The last two days have been at the 20th Annual Fundamentals of Addiction Medicine Conference in Washington State, 15 lectures. Everything from science trying to understand addiction via studying dopamine in ratbrains to the last presentation: Snohomish County started a program two years ago that pairs a social worker with a county sheriff or deputy to work with the homeless.

The county is trying to stop the revolving door of homeless to arrested to jail to homeless. 95% of the county homeless are addicted to heroin and some to methamphetamines. They don’t access services when they are “dope sick”. They describe heroin as being 10x worse than the worst influenza. I think of withdrawal from opioids as having all the pain receptors turned as high as they can go and screaming at once.

The sheriff and social worker go to the camps. They get to know people and offer services. They have helped over 100 people get their identification replaced. When someone is arrested, their homeless encampment is often stolen. No honor among thieves, you say? The rat studies address that: in addiction the brain puts the drug first, in front of food, water, sex. Some rats will access the drug until they die, just like people. I think of it as the person losing their boundaries to the drug. The conference used the phrase “incentive salience” — dopamine is released when the person or rat is cued that the drug is now available and again when the drug arrives. More on that in another write up.

At any rate, the clients do not get to appointments. So the deputy and social work start at the beginning: they make the appointment, go knock on the tent that morning, remind the person to get dressed, take them to get food and coffee and then take them to the appointment. Then they return them to their camp.

After two months, the first sheriff and social worker were so successful that the program was expanded.

They have 206 chemical dependency evaluations.
232 have gone to detox. The detox is 3-5 days. They are taken straight from there to inpatient treatment, 30 day minimum, but ranging from 30-90 days. After treatment, clients are taken straight to sober housing, with a 6 month supported stay and intensive outpatient treatment.
85% get through the detox.
59% graduate from the treatment
50% go on to sober housing and intensive outpatient.
Their first clean and sober client is two years out.

50% of the homeless who agree to the program getting to sober housing is huge. Recidivism and incarceration drop, so it is making a true difference.
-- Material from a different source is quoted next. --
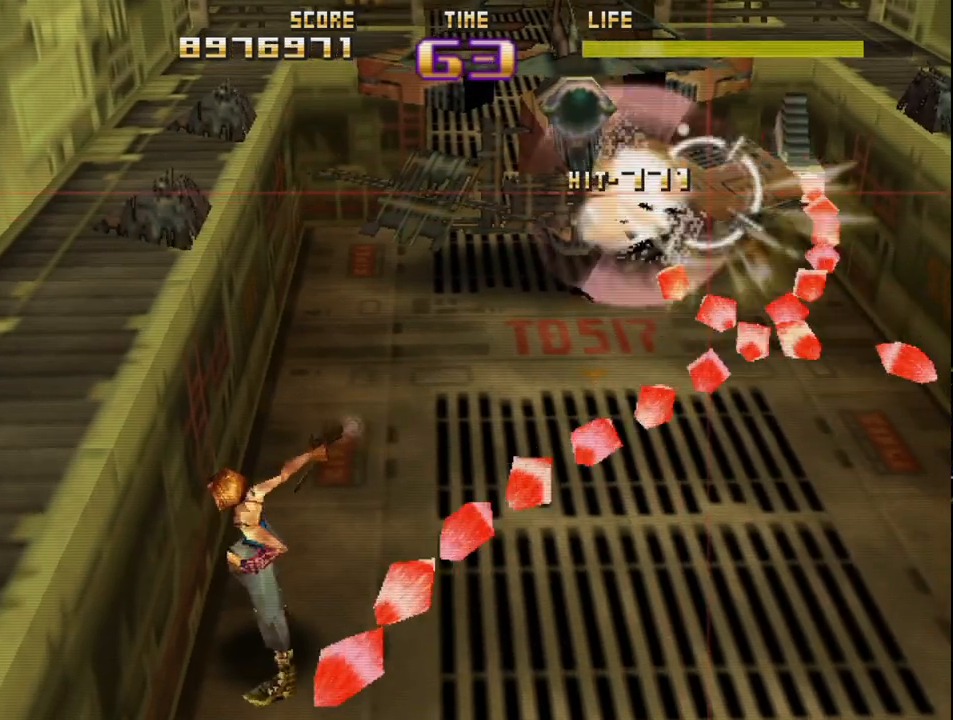
{"buttons": ["R2"], "left_stick": "center", "events": [[217, "left_stick", "up-right"], [350, "left_stick", "center"]]}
The program is expanding. They have a Community Court set up, much like Juvenile Drug Court, modeled after a program in Spokane. If the person agrees to drug treatment, they can do that instead of jail. This is for minor offenders. The sheriff says that once the homeless person is incarcerated, everything is stolen. They then steal food and supplies for a new camp when released and it happens again. If the client completes the program, low level charges may be dropped. They are setting up a service center right by the court where the clients are sent immediately to talk to a chemical dependency person, to get medical treatment, dental emergencies, centralized services because these people do not have transportation.

The social worker is in kevlar and heavy clothes as well and is never to go in the encampments without the law enforcement officers: it’s usually private land so it would be trespassing anyway.

This was an absolutely inspiring presentation. It starts with outreach and intervention, and gives people choices. They will soon be opening a temporary site, up to 15 days with medical support and beds, for when a client is ready but the social worker needs to arrange the detox, the treatment, the housing. Sometimes when a client is finally ready, there are no beds. And they don’t want to send them to detox and then back to the streets. The sheriff says that he was “volutold” for the program, but he, the deputy and the social worker are all clearly inspired by the program and enjoy their work and that it is making a difference.

 

Any write up on addiction fits today’s Daily Prompt: messy.